▼▼▼
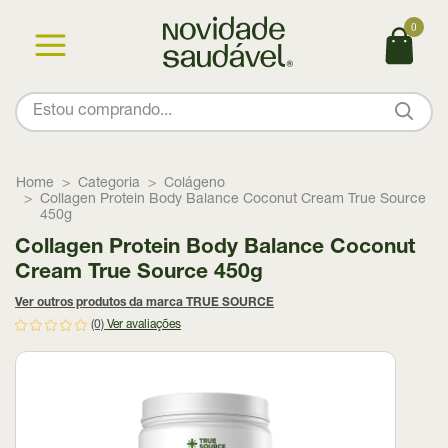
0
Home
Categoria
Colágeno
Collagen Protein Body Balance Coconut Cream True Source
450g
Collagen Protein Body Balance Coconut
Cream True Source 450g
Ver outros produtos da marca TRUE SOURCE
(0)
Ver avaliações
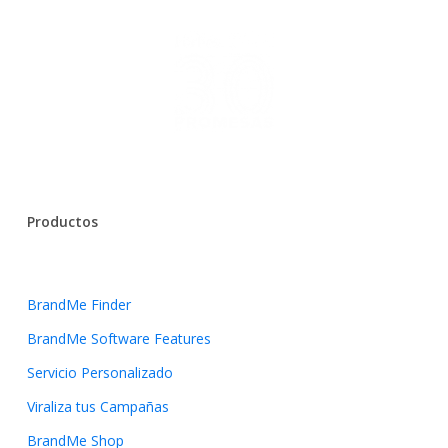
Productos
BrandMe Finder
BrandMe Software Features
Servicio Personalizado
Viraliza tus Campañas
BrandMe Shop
▲▲▲
● TRY IT
Could you return each line, unchanged, from the line containing "Collagen Protein Body Balance Coconut Cream" through the last line of the entries above, leaving out the pictures?

● EXPECTED ANSWER
Collagen Protein Body Balance Coconut Cream True Source
450g
Collagen Protein Body Balance Coconut
Cream True Source 450g
Ver outros produtos da marca TRUE SOURCE
(0)
Ver avaliações
Productos
BrandMe Finder
BrandMe Software Features
Servicio Personalizado
Viraliza tus Campañas
BrandMe Shop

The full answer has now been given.